Milton LaDon Reese was born on November 9, 1929, in St Louis, Missouri, and passed away peacefully in the afternoon of September 27, 2025, in a retirement community in Austin, Texas. He was almost 96 and had lived a full life as a dedicated family man and soldier, caretaker and good friend and neighbor.
Milton’s formative years were spent in the care of his grandfather Sam Larue and grandmother Millie LaRue (who lived to be 101 and saw men go from horse and buggies to walking on the moon) in the small coal town of Elvins, Mo, where Sam and Millie ran a restaurant and pool hall. His fondest early memories were summers spent with his grandparents and his older siblings -- Jim, Maxine and Willa Jean -- hunting and fishing and swimming on the Current River. His mother, Dora, worked in the factories of St. Louis during WWII, leaving her children in the care of her parents. Little is known about his father, Emmit Reese.
Milton graduated from high school in May of 1947. He took a bus, along with a couple other classmates, to St. Louis and enlisted in the Army that June, completing basic training at Fort Knox, Ky, before joining the Military Police and rotating to Germany in June of ’48 for the beginning of his 21-year career as a soldier, MP, photo-interpretive specialist and 1 st Sergeant.
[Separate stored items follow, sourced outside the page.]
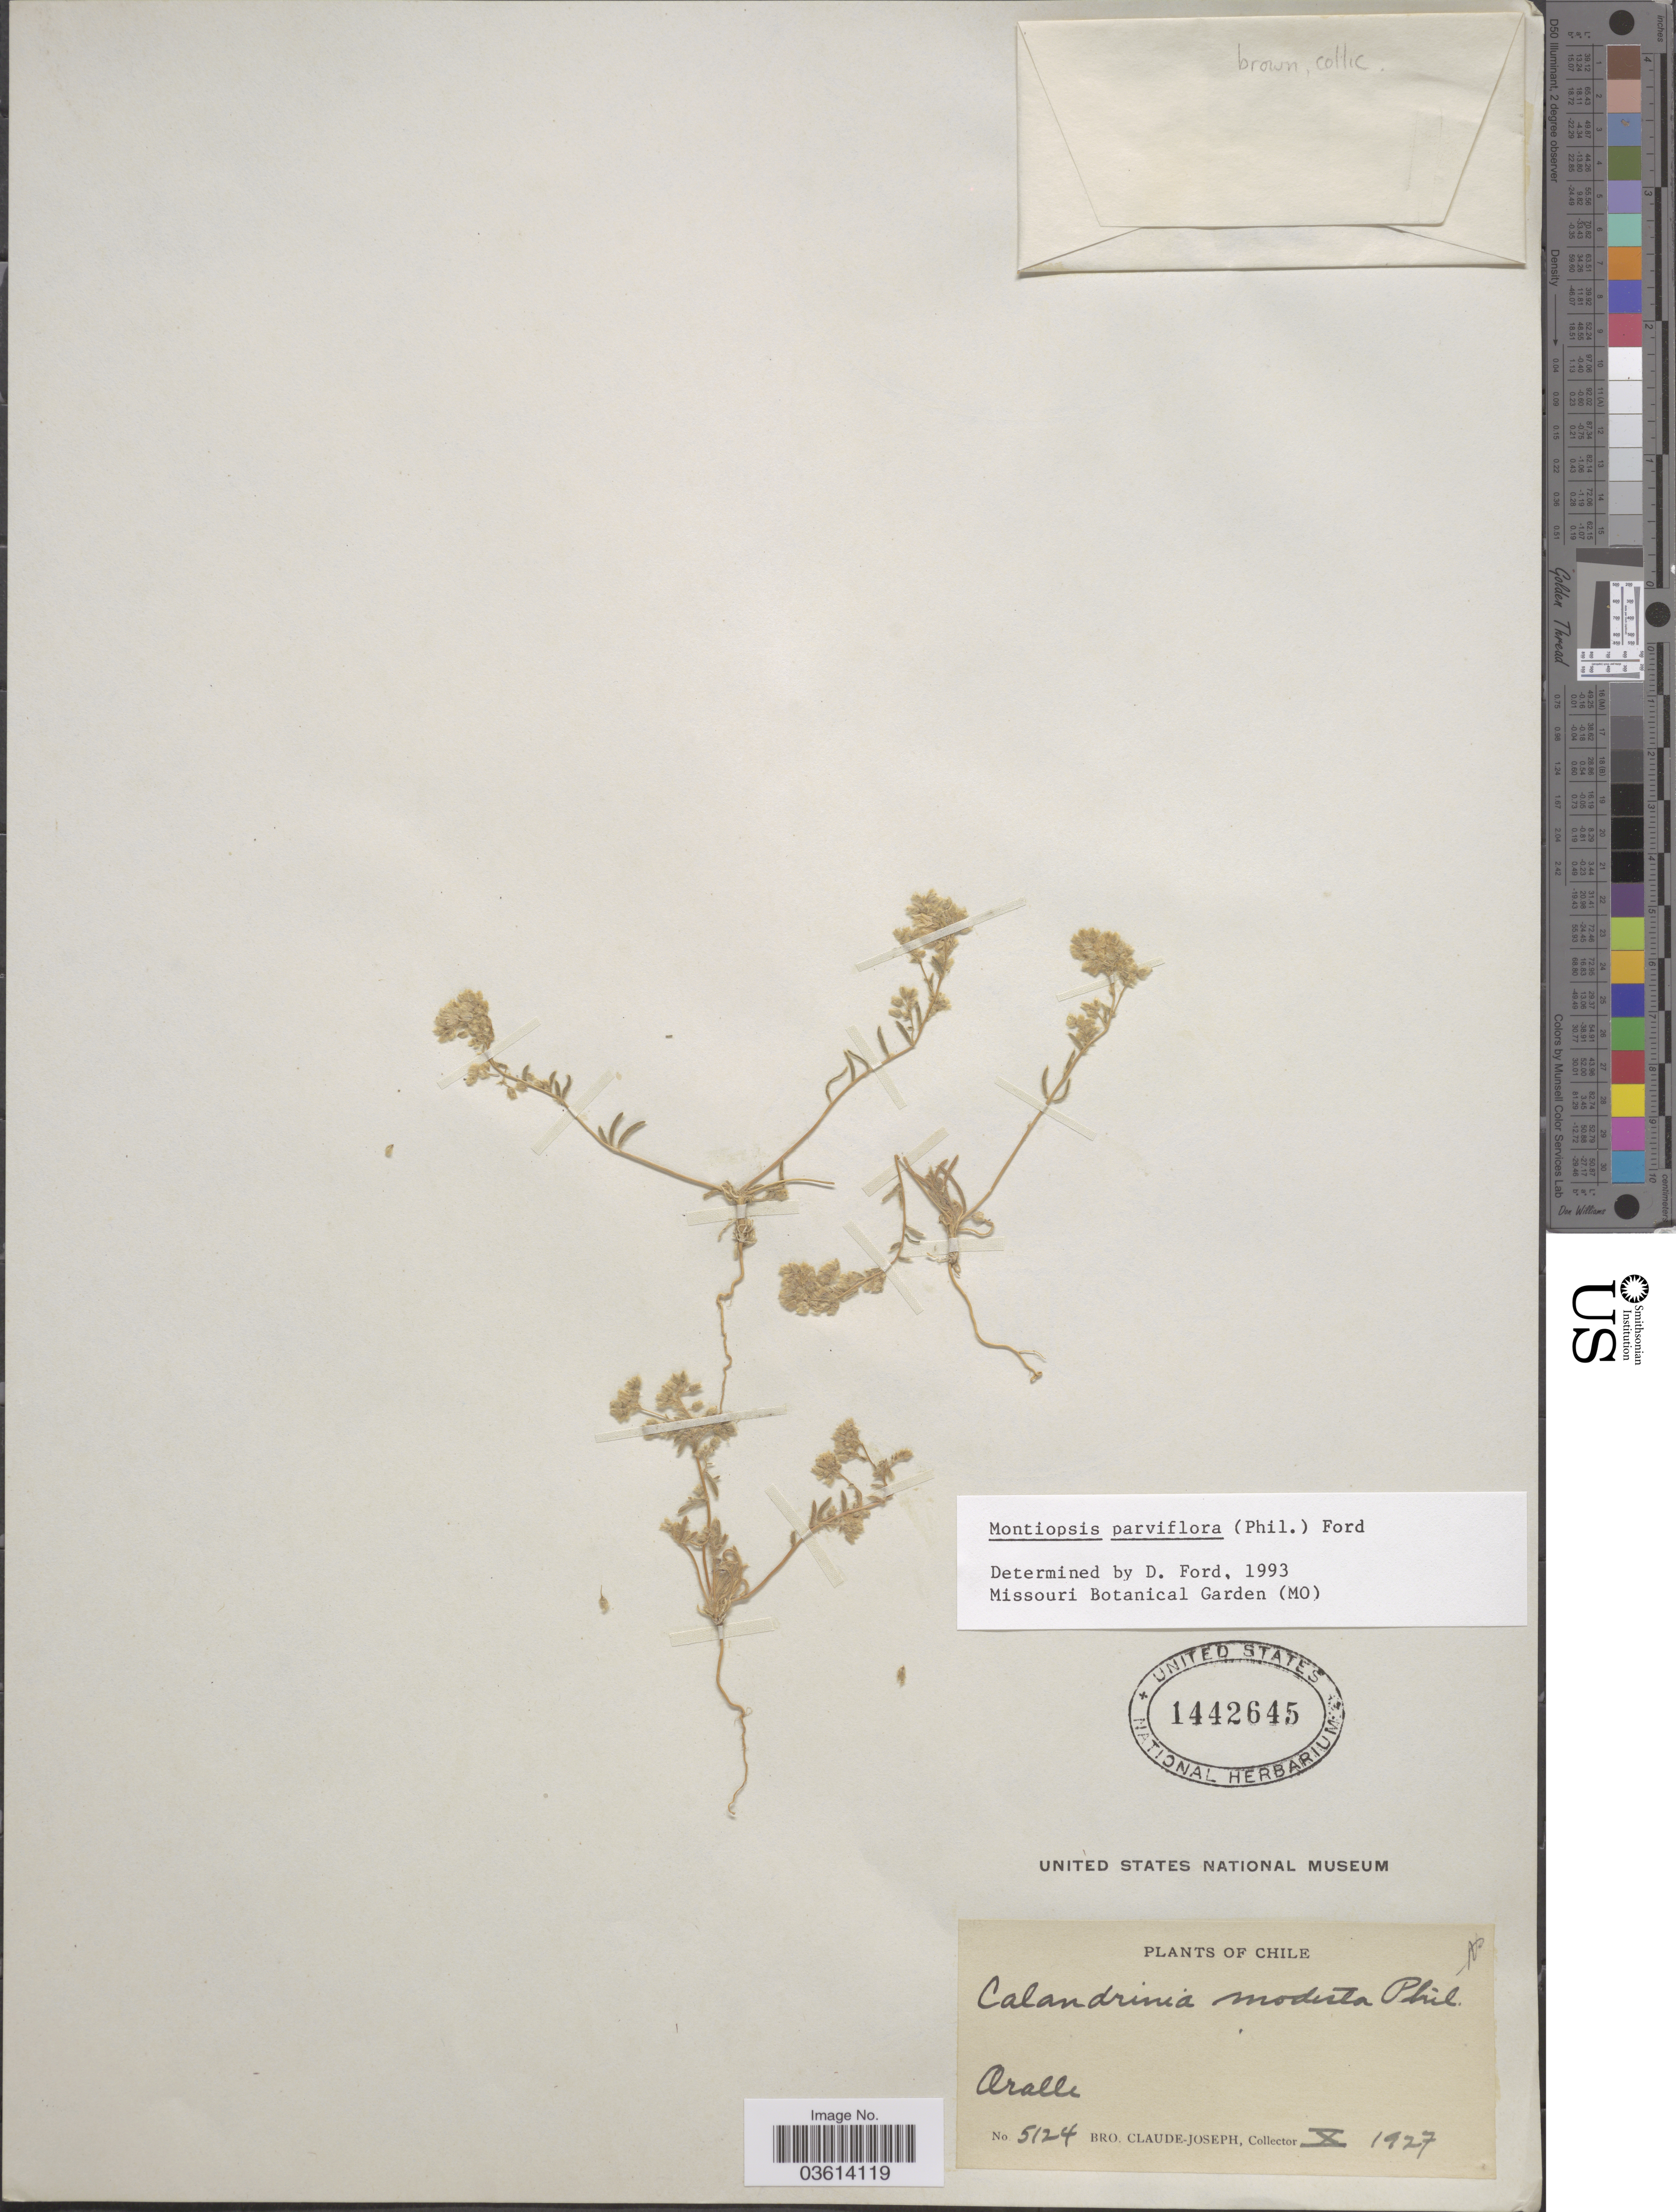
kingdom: Plantae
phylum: Tracheophyta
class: Magnoliopsida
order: Caryophyllales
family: Montiaceae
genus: Montiopsis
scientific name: Montiopsis parviflora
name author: (Phil.) D.I. Ford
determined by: Ford, D.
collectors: Bro. Claude-Joseph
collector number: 5124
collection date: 1927-10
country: Chile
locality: Ovalle.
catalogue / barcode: US 1442645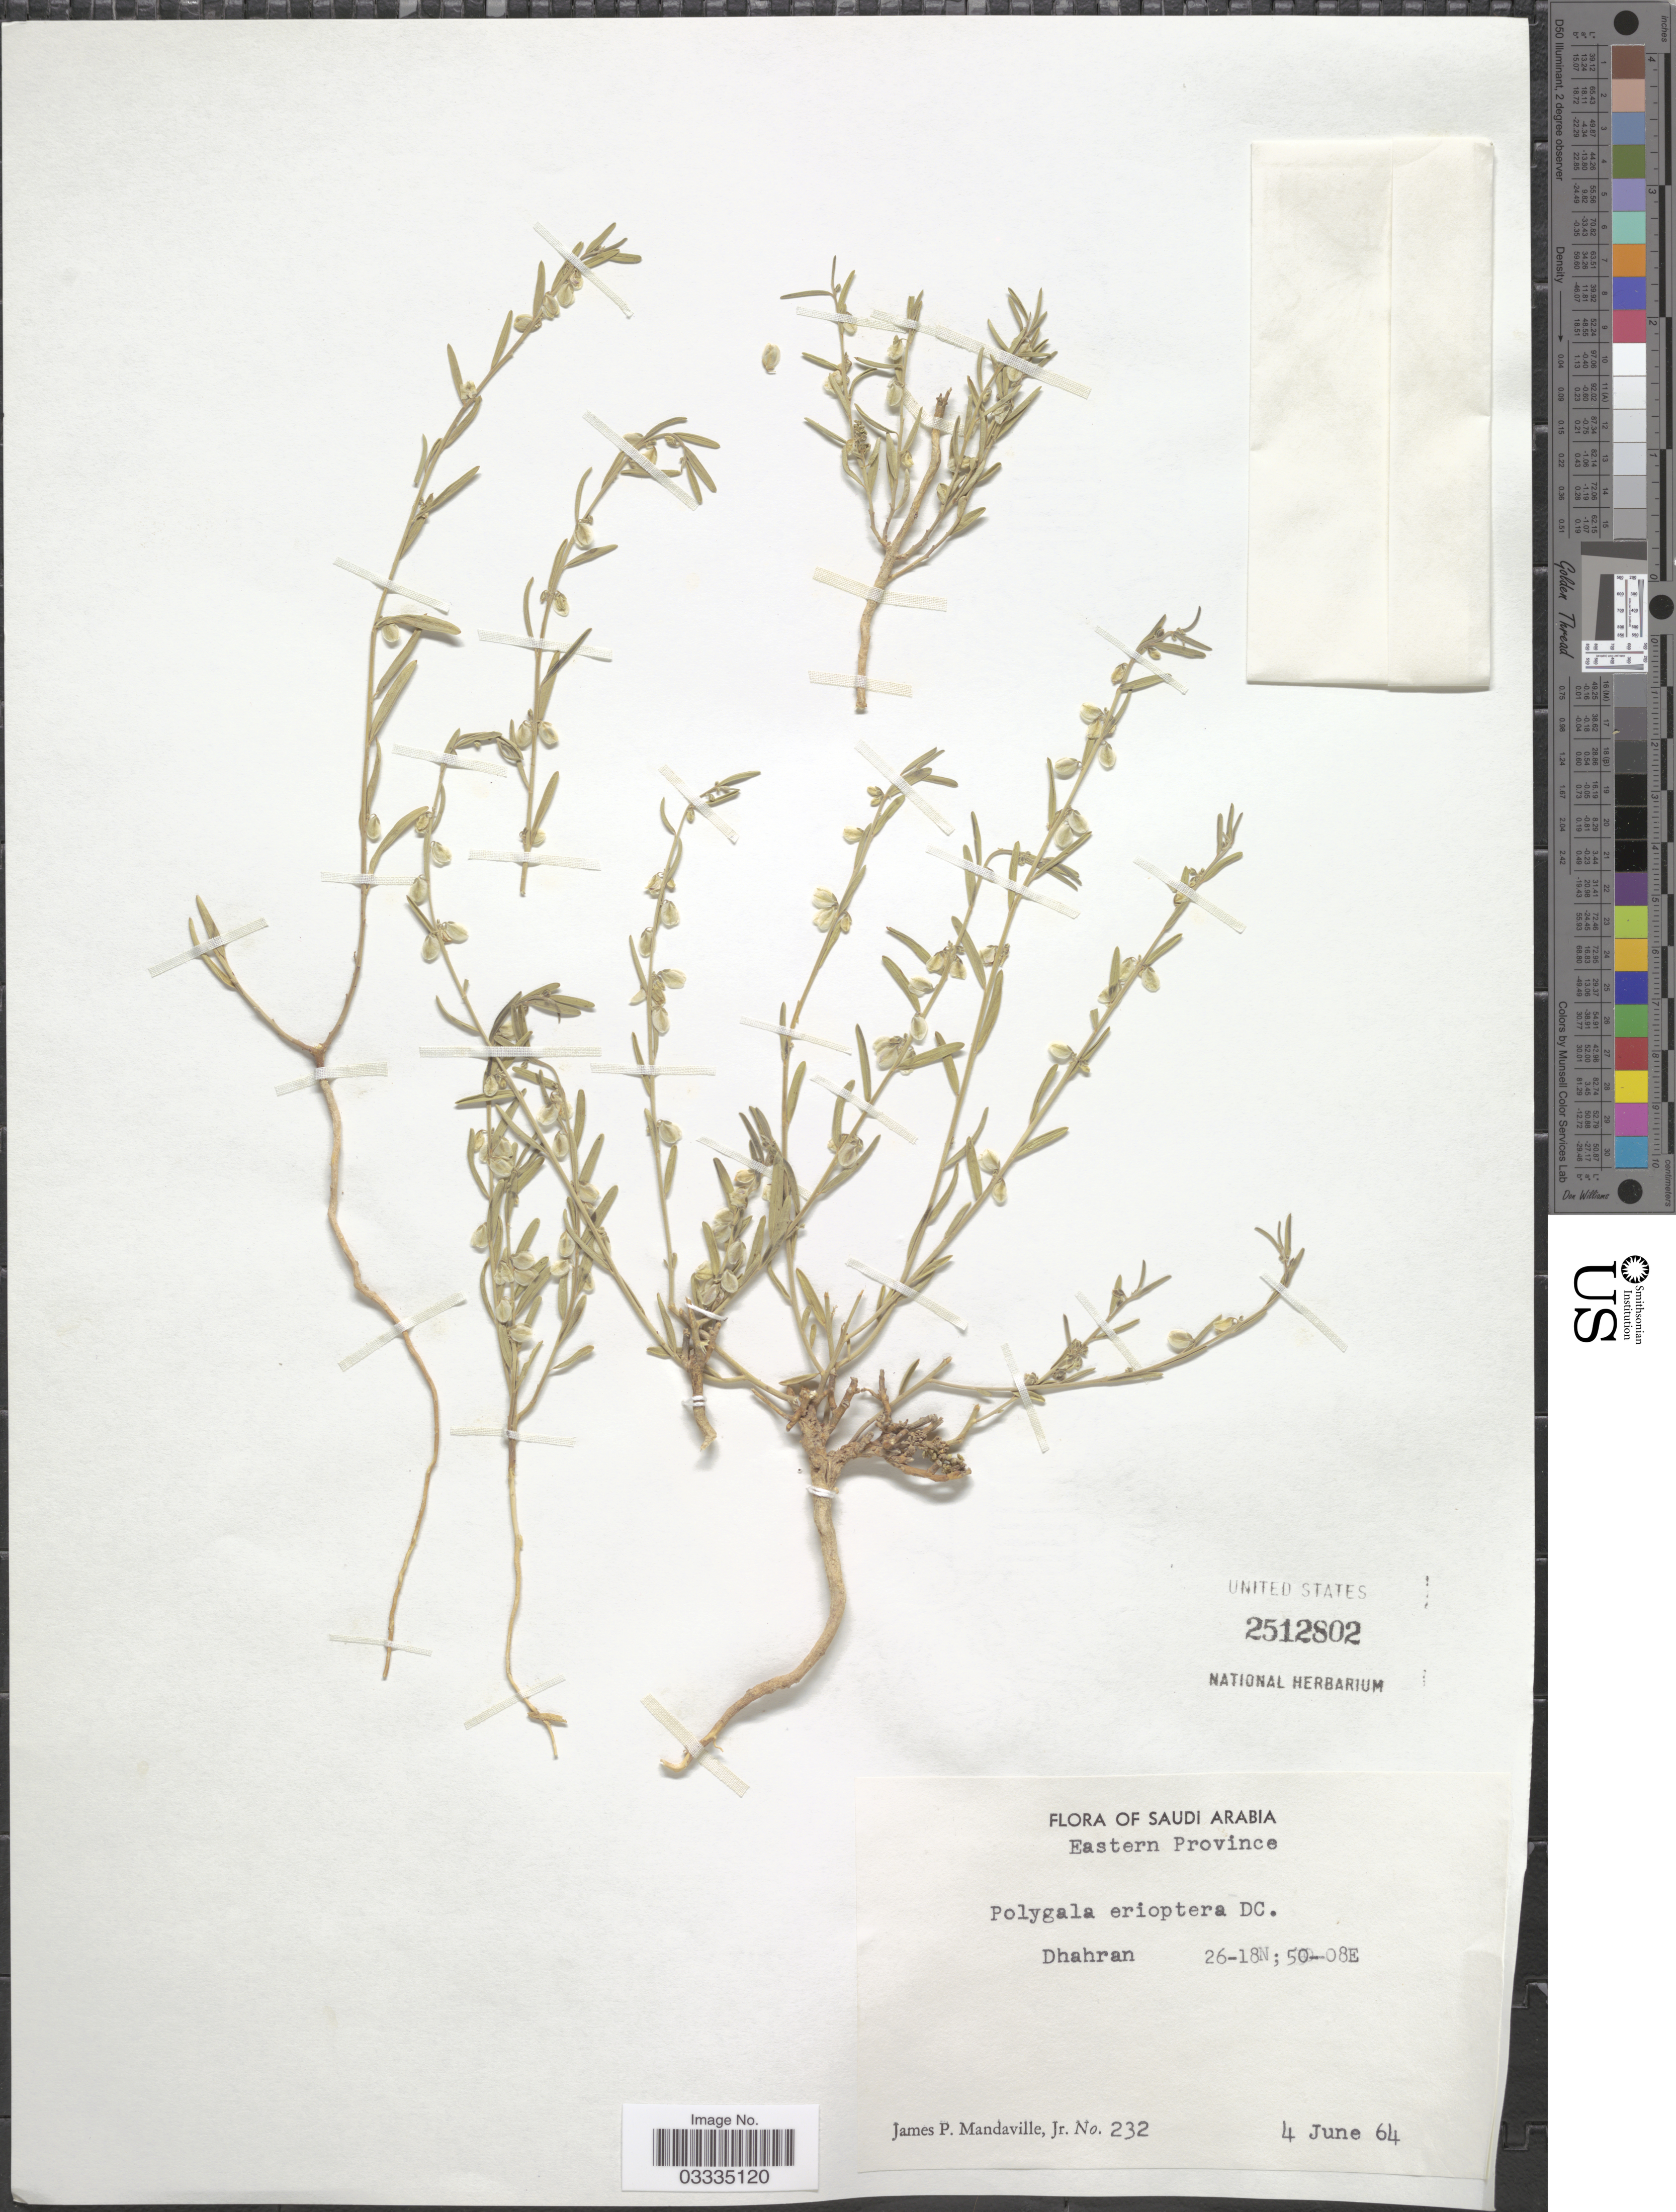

His duty stations took him – along with his young family -- around the world: from Japan and Germany and Spain, to tours stateside in White Sands, NM, Georgia, Virginia, Washington and Yuma, AZ, interspersed with solo tours in Korea and Vietnam. He received many honors during his time in the Army for his distinguished service –including as a lead member of Eisenhower’s security detail when the general exited Germany to return stateside and run for president.
It was on his first tour, on a duty pass in Tegernsee that he met the love of his life, Frieda Ay, at a café where a band was playing and couples were dancing. They married in May of 1950 and had their first son, Roland, in July of ’51. Their second son, Donald was born in ’54, their daughter Debra in ’60 and their youngest, Roger in ’62. And it was to this little family that Milton dedicated the rest of his life, doing varied jobs over the years – from Buick salesman, receiving manager at a Montgomery Ward and a stint as a long-haul trucker --before becoming a maintenance and construction supervisor for NASA at the White Sands Test Facility outside of Las Cruces, NM. He retired in 1992 – around the time of his second open-heart surgery – and began a new chapter on the roads of America in an RV, with Frieda beside him and her chicken soup in the fridge. Together they put coins into every slot machine they could and visited almost every state in the union – even driving to Alaska twice – but they never made it to Maine. They were close once, but it was raining and they ran out of time.
They were together 65 years before she died beside him in October of 2015 as a patient in an Alzheimer’s care unit in Austin, Texas. She was 85. He’d spend the rest of his life in Austin, missing her but soldiering on.
The motto for the first infantry division is “No mission too far. No sacrifice too great.” He stood as a great guardian of that motto over the years – as well as a great example of how we all grow and change and become more compassionate through our travels and the people we meet.
He was ultimately the patriarch of an extended family of 31: including his four kids and their spouses, their six children and spouses, and 12 great grandchildren!
He is much loved and will be greatly missed.
A private graveside service with military honors will be held October 6 th at Cook Walden/Forest Oaks funeral home in Austin, Texas.
Please consider making donations in his honor to the organizations supporting Veterans groups, Alzheimer’s research, or your local food bank.
Please consider making a donation toward an endowed scholarship established in Milton’s name to honor his military service and memory to support ROTC students at the University of Texas at Austin. Gifts can be made online at giving.utexas.edu. Please reference the “Milton and Frieda Reese Endowed ROTC Scholarship” in the description of your gift. Gifts can also be made by mail to The University of Texas at Austin, 1 University Station, Mail Stop A3000, Austin, TX 78712.